Monday, August 2, 2010
Exhibit Hall A, David L Lawrence Convention Center
Sally L. White, Morrison, CO, Douglas G. Sprugel, School of Environmental and Forest Sciences, University of Washington, Seattle, WA, Kara Miller Blue, University of Wisconsin, Brodhead, WI and Juliana C. Mulroy, Department of Biology, Denison University, Granville, OH
Background/Question/Methods: Doug Sprugel’s 1980 "pedagogical genealogy" of plant ecologists (
Bull. Ecol. Soc. Amer. 61:197-200) illustrated contributions of and interactions among three major lineages of plant ecology. Its focal point was a chart outlining the influences of key professors on their PhD students and cross-influences among various schools of plant ecology as they developed. That original chart ended with students who completed degrees by 1960; they were selected to represent important schools of plant ecological thought as of 1980. With the ESA Centennial approaching in 2015, we began an update of this analysis, extending the scope of the graphical presentation through the last century and broadening its base. Although the information that can be presented in the format of a two-dimensional poster is still limited, our intent is to continue to collect information that will, with modern tools, be presented in open-ended interactive form online so that the ecological community can participate in developing a new historical resource. As with Sprugel’s genealogy, many of the interactions are unpublished, and we invite ecologists at the meeting to add comments and suggest resources and information about the "invisible colleges" that have shaped ecology.

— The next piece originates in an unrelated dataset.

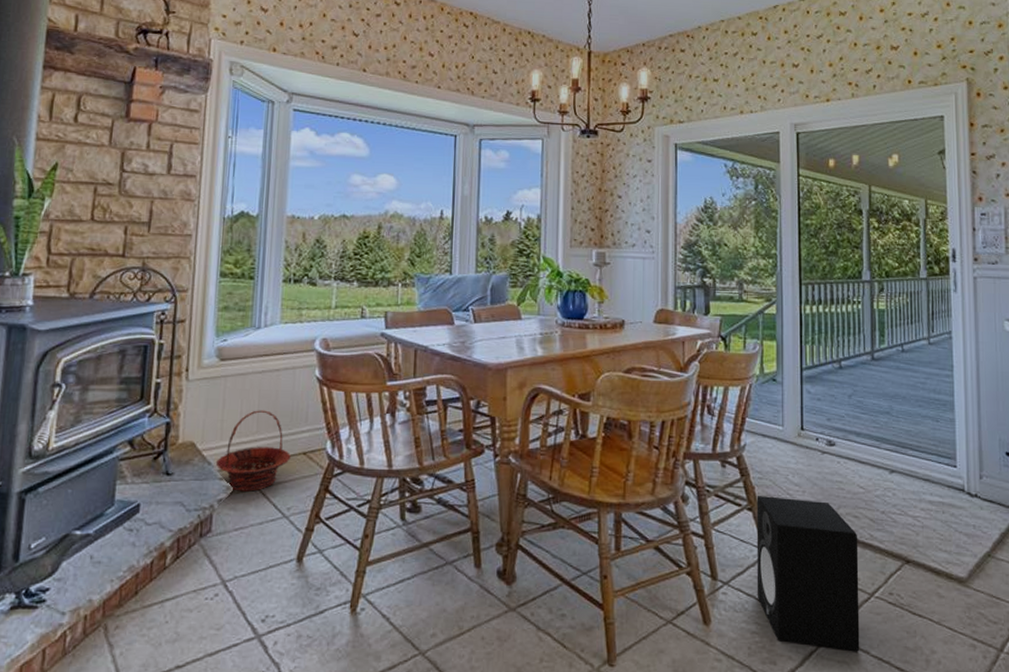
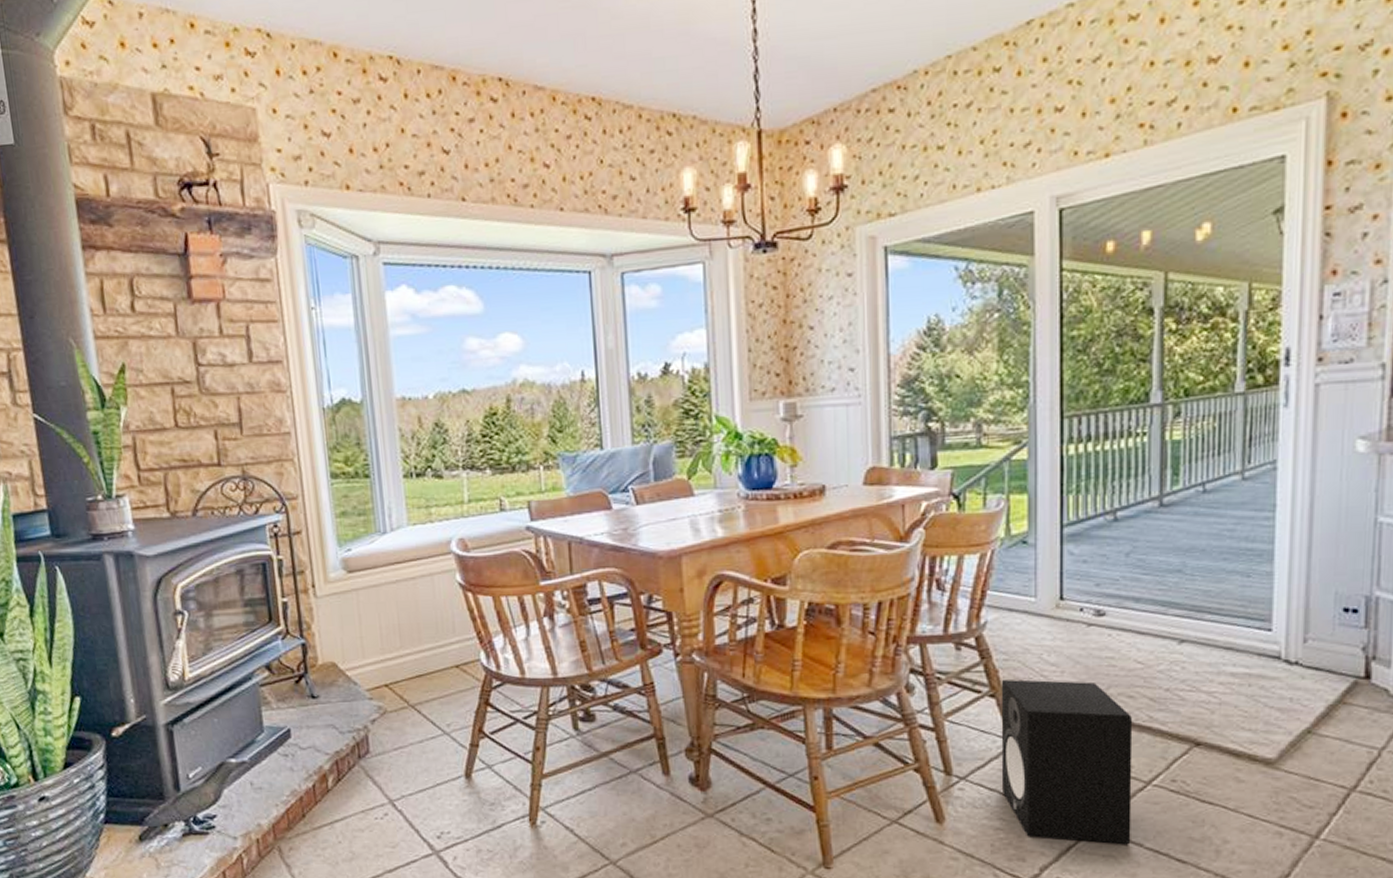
basket: present [215,410,291,492] -> none [361,623,443,710]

Results/Conclusions: The original genealogy included more than 60 plant ecologists of note and illustrated the influence of the Chicago, Ohio, and Nebraska schools through the students of Cowles, Transeau, and Bessey respectively. Now expanded to include more than 100 ecologists, the chart begins to show how, and by whom, ecology has been shaped in the latter half of the 20th century. Neither the original nor the updated version could include all significant ecologists of any time period, but both suggest the interdisciplinary communication that is an important force in the evolution of our disciplines. We found that a genealogical "tree" view does not describe ecological history very effectively; there is no single trunk central to ecology. Instead the different lines interweave like W. S. Cooper’s "braided stream," and the resulting cross-fertilization often leads to very important hybrids. Much like the "n-dimensional hypervolume" of niche theory, ecological history is a tangled web that we are just beginning to portray here.